» **Activity list**:
1 > Sum up the article about the Yukon collector in two sentences.
2 > According to the article about the Yukon collector, in what year did van der Meer move from Alberta to Yukon?
3 > Copy word for word the part of the article about the Yukon collector from "There are collectors" to "museum in Beaver Creek, Yukon.".

++++ Source passage ++++

Another's treasure: Meet Yukon's most dedicated collector of old things

Sid van der Meer stands in his replica general store in Beaver Creek, Yukon. It's part of van der Meer's ramshackle museum of historic artifacts, collected over a lifetime in the territory.  (Paul Tukker/CBC - image credit)
Sid van der Meer stands in his replica general store in Beaver Creek, Yukon. It's part of van der Meer's ramshackle museum of historic artifacts, collected over a lifetime in the territory. (Paul Tukker/CBC - image credit)

There are collectors and history buffs — and then there's Sid van der Meer.

He got thousands of weathered old artifacts from Yukon's colourful history, collected over a lifetime and spread out on display in his ramshackle, home-based museum in Beaver Creek, Yukon.

"I just collect," he said while guiding another drop-in visitor around his property, "I'm still collecting, if I find anything.

"We used to live in a house back in the Netherlands, it was built in 1491. So I've probably been … you know, interested in old history all my life, I guess."

Van der Meer was a child when his family immigrated to Canada in 1953 and in 1961 he moved from Alberta to Yukon. He's been in the territory ever since, and has no plans to leave.

He spent a few decades working at a remote Alaska Highway lodge down the road from Beaver Creek before moving to the community in the 1990s. His collection, with plenty of artifacts from the Klondike Gold Rush and the construction of the highway, was gradually amassed by simply picking up random things that other people would throw away — old tools, clothes, tins and bottles, antique cars, and hand-painted road signs.

Paul Tukker/CBC
Paul Tukker/CBC

"A lot of it I just collected out of old buildings and stuff. I tore down some of the old army camp buildings and built all this," he said, referring to the old-timey wooden buildings that fill his property and make up his "Bordertown Garage and Museum."

++++ Record excerpts ++++

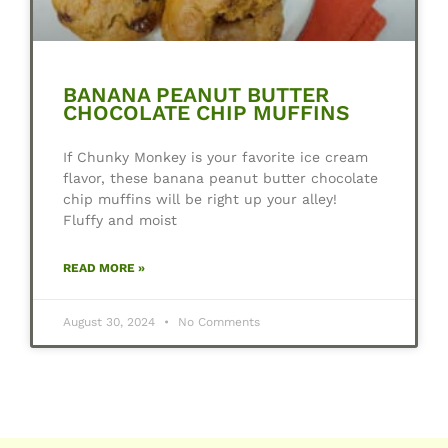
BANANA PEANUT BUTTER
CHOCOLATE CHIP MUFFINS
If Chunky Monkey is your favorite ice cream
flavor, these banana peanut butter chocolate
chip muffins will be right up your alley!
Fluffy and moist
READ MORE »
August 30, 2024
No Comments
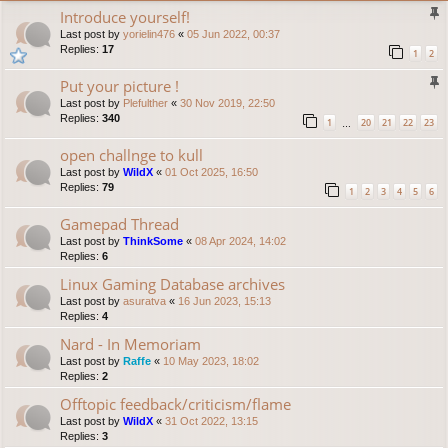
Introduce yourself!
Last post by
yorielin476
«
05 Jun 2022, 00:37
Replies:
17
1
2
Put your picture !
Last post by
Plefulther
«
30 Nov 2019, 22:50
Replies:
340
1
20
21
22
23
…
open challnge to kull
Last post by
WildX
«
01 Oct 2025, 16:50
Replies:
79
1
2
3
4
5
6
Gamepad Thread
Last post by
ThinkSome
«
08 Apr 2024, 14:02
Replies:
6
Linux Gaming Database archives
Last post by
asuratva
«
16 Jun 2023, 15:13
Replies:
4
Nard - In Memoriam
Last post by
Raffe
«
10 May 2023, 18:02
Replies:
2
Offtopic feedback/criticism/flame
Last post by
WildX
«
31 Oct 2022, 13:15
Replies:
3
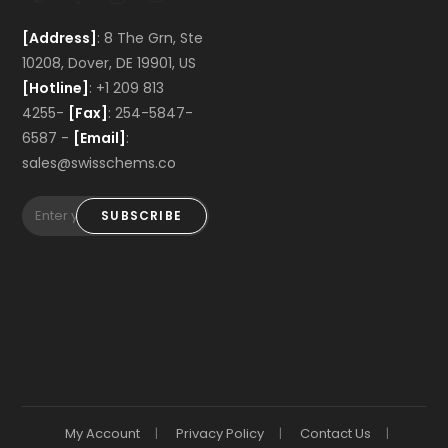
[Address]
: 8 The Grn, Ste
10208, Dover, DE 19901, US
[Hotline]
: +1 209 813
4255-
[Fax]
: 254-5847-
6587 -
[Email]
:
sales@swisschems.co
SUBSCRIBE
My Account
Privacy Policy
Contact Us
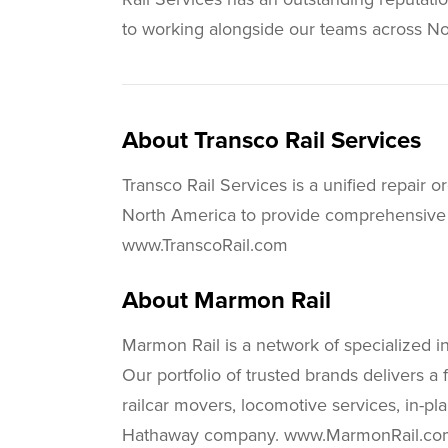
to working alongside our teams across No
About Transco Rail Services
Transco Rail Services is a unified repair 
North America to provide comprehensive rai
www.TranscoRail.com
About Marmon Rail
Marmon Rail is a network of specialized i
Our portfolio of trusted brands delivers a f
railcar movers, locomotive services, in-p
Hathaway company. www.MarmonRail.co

++++
++++ Record excerpts ++++

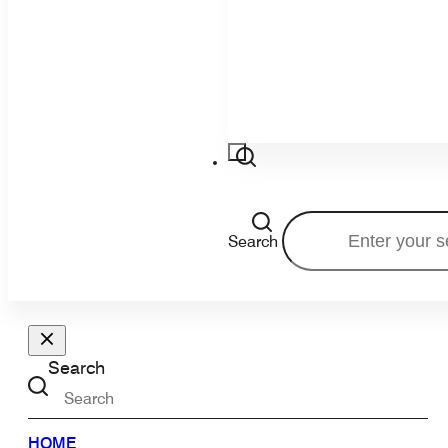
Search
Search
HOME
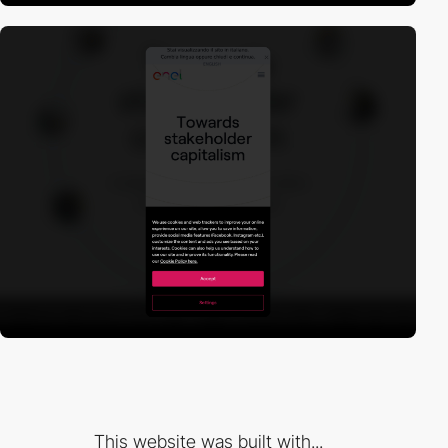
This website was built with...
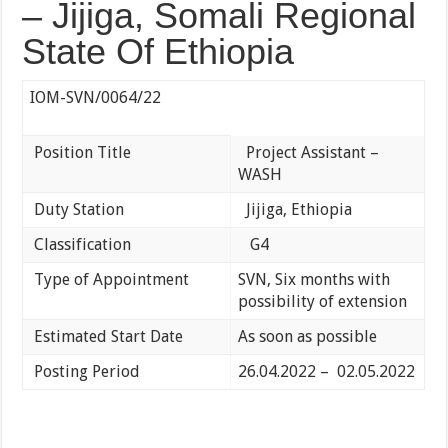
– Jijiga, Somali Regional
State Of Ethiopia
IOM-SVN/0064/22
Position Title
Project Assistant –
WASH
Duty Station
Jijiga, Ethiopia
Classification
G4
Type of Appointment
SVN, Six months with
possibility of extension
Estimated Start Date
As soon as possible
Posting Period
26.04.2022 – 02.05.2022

++++

» **Solution set**:
1 > Sid van der Meer has collected thousands of old artifacts from Yukon's history and displays them in his home-based museum in Beaver Creek. His family immigrated to Canada in 1953, he moved to Yukon in 1961, and he built his collection by picking up things other people threw away.

2 > 1961

3 >
There are collectors and history buffs — and then there's Sid van der Meer.

He got thousands of weathered old artifacts from Yukon's colourful history, collected over a lifetime and spread out on display in his ramshackle, home-based museum in Beaver Creek, Yukon.